I'm not trying to call anyone a liar but I've seen this around before and haven't been able to find any proof.  Is there some EPA website that spells this out?  If it is true that sucks, but there are plenty of other good engines out there.  Surplus Center every so often offers a 14HP rebadged Perkins engine (the last time it was wearing Caterpillar yellow) for about $600.  I'm sure it would do just fine with one of those low tech Chinese generators.  I'm contemplating building in a similar "doomsday" setup when we finally build a home.  I want to take it a bit further with at least a 1000 gallon tank filled with a mixture of waste vegetable oil, #2 fuel oil, and whatever else I can get my hands on for free (drain oil, used transmission fluid, etc...).  I already run my truck on waste vegetable oil via a heated fuel system, so it wouldn't be very hard to rig up a stationary manually controlled heated system for a small diesel genset.


----------



## wolfram (Dec 10, 2009)

Check out this current EPA form:

EPA Import Form concerning diesel engines

It is nearly impossible to decipher clearly.  Whether or not small lister-types for gensets are allowed to be imported legally (to the USA) is anyone's guess.  There used to be an exemption for small engines and that exemption appears to be absent now.  Perhaps there is an expert around that could help us.


----------



## btuser (Dec 11, 2009)

I'm thinking I'm going to be right back where I started ( with a small gas-powered portable) by the time I'm done.  After some consideration I don't think I need 15,000 watts and I don't like the idea of burning 1gal/hr when my continuous use would be right along 2000-3000 watts.  I don't need to run an electric dryer or all 4 of my burners + oven when grid power is out.  For a large genset like that propane and diesel are really the only two viable options (it seems) because of the need to have a large amount of fuel to power them.    They also are not kind to well pump motors when governed, or any electronic equipment or compressors for that matter so I'm always weary about using that feature to save fuel.   

I'd like to get a 12-24v genset, have a battery bank, then step up to house current with an inverter.  This way I could run the generator at full-power (max efficiency) for short times and have good clean power for whatever I need in the house, plus an easy plug-n-play for solar if that becomes feasible.    Of course at this rate I'd be looking at $5K+ just for parts, which would pay for about 10 gas-powered gensets for the next 30 years!


----------

### [Records shown]
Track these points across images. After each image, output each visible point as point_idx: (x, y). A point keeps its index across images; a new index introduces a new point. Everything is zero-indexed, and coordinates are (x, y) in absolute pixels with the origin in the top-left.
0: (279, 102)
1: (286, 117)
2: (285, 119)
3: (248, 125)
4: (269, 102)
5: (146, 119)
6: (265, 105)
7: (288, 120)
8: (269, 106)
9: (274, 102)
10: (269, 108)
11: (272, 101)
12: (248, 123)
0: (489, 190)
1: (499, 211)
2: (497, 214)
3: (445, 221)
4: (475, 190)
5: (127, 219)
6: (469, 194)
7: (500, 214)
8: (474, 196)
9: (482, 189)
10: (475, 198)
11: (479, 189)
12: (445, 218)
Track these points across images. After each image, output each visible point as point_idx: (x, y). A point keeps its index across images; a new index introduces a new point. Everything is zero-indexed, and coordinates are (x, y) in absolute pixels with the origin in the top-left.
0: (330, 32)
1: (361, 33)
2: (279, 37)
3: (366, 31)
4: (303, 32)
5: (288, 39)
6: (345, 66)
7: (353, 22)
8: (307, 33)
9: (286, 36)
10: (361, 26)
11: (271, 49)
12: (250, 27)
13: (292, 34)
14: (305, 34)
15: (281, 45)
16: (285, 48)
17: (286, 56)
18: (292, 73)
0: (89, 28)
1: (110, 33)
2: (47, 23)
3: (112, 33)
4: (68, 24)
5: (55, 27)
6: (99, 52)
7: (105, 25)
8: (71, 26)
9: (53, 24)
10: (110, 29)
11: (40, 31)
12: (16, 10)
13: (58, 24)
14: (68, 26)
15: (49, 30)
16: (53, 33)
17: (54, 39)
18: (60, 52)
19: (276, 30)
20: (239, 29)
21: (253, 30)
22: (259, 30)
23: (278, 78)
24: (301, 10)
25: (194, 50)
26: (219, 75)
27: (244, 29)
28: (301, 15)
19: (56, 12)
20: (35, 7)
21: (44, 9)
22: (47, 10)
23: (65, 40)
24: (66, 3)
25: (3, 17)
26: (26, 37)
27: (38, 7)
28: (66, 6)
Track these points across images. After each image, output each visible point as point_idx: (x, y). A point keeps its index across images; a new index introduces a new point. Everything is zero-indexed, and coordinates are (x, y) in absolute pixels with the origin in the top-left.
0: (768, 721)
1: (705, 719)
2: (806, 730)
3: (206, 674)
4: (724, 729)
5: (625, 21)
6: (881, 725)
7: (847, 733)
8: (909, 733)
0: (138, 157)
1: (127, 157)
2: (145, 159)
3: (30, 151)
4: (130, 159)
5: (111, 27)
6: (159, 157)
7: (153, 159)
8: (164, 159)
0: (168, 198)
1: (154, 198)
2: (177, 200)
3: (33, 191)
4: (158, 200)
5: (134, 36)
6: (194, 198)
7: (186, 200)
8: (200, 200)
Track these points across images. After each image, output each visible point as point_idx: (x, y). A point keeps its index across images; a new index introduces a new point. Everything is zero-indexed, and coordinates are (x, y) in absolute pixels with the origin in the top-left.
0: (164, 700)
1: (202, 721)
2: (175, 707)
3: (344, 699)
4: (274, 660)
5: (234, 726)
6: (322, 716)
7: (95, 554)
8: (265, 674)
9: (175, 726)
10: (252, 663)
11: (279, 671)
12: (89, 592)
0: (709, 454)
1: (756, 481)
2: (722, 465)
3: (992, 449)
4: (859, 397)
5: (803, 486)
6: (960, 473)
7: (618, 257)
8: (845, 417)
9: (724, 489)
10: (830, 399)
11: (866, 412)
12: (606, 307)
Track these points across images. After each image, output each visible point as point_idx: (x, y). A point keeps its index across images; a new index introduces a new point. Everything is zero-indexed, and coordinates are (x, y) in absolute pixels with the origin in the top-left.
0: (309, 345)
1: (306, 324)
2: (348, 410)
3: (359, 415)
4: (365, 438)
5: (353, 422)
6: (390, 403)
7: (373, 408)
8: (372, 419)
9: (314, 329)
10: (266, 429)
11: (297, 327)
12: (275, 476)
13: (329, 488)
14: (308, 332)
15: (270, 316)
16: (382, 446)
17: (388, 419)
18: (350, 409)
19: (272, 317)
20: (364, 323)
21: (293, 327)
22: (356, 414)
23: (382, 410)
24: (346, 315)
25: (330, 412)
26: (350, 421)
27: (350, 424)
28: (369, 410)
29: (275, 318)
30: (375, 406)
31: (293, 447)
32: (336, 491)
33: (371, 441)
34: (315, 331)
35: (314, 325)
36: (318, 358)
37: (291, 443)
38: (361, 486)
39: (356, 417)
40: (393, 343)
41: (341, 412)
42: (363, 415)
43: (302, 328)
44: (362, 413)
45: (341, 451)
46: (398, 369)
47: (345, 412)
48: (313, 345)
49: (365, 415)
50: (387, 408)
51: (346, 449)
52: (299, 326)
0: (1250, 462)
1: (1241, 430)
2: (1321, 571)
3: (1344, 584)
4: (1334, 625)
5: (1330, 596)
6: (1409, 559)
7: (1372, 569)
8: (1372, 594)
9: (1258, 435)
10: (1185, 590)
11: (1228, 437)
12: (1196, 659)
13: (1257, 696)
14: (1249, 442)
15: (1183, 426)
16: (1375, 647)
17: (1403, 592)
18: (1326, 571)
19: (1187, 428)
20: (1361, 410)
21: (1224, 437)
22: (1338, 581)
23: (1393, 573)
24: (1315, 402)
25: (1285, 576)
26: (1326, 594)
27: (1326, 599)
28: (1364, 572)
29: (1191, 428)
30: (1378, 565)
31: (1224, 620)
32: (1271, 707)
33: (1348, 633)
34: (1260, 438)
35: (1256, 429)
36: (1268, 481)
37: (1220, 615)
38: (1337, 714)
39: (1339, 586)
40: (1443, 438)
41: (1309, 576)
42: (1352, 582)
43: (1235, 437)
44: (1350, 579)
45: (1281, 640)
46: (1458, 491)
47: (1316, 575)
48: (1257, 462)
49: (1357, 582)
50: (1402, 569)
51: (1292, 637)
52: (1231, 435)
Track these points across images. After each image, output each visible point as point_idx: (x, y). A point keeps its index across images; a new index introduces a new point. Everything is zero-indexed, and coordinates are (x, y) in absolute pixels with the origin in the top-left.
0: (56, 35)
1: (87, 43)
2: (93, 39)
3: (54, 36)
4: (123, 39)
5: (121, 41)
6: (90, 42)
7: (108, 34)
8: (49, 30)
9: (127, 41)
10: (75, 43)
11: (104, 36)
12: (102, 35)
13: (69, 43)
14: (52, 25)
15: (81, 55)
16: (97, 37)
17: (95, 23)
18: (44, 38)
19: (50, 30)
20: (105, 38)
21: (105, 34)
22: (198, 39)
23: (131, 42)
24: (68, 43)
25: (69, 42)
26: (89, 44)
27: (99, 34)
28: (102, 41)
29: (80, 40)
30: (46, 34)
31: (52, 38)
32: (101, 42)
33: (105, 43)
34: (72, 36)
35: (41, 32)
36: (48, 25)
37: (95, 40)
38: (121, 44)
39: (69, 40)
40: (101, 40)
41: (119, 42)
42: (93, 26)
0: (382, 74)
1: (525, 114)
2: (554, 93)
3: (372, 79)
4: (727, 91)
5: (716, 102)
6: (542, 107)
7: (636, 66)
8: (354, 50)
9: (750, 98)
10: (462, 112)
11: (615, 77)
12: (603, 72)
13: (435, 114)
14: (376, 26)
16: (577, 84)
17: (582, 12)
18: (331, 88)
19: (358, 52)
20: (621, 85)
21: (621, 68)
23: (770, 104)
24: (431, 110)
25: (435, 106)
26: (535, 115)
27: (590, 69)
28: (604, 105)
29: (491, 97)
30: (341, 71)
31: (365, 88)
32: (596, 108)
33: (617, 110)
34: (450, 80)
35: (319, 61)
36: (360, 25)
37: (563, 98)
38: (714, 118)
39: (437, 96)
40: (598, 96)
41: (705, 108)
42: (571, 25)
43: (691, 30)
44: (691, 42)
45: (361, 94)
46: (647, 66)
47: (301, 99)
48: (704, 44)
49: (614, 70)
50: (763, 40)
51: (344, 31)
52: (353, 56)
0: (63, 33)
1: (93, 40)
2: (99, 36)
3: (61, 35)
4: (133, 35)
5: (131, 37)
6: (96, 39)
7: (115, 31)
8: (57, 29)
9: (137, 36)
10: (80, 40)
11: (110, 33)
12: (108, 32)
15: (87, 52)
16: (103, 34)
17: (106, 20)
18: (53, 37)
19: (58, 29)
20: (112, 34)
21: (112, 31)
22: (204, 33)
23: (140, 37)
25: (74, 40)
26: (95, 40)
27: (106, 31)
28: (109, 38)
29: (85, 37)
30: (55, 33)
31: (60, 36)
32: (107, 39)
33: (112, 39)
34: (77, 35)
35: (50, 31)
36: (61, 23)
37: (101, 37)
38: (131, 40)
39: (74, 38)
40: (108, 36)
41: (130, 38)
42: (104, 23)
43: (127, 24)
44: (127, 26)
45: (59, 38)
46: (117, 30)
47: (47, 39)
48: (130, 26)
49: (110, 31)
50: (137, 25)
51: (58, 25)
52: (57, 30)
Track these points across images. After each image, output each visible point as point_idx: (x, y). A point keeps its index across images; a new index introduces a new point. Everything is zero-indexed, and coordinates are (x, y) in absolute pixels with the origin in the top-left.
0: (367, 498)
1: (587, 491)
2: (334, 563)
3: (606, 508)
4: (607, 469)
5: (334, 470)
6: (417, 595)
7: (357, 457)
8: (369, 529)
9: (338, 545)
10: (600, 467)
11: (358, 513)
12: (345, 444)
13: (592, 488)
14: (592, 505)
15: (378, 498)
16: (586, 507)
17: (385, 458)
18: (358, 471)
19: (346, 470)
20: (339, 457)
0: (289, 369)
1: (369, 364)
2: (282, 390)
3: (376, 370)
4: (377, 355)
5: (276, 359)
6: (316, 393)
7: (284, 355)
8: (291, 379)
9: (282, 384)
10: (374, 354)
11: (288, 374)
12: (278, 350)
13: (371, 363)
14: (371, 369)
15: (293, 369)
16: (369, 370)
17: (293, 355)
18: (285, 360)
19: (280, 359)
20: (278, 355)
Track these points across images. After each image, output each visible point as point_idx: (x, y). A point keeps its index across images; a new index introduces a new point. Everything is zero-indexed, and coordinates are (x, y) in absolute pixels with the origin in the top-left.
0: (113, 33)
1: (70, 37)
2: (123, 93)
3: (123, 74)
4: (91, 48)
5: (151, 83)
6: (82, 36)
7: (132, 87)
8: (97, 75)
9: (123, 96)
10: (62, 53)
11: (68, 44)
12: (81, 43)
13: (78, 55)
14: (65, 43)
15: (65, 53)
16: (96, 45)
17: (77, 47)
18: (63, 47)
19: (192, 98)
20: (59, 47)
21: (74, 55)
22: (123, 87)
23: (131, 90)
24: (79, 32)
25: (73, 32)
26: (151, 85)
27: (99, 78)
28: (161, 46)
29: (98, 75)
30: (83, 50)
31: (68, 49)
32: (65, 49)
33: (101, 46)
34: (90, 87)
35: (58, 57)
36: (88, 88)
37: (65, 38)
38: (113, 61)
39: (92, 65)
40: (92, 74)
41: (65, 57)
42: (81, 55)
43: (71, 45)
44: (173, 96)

### [Activities]
a – In the forum thread on diesel generators, what price does Surplus Center ask for the 14HP rebadged Perkins engine?
b – Write out everything in the forum thread from "Check out this" down to "(Dec 11, 2009)", word for word.
The records are separate material that has nothing to do with the forum thread.

### [Answers to the exercise]
a – About $600.

b –
Check out this current EPA form:

EPA Import Form concerning diesel engines

It is nearly impossible to decipher clearly.  Whether or not small lister-types for gensets are allowed to be imported legally (to the USA) is anyone's guess.  There used to be an exemption for small engines and that exemption appears to be absent now.  Perhaps there is an expert around that could help us.


----------



## btuser (Dec 11, 2009)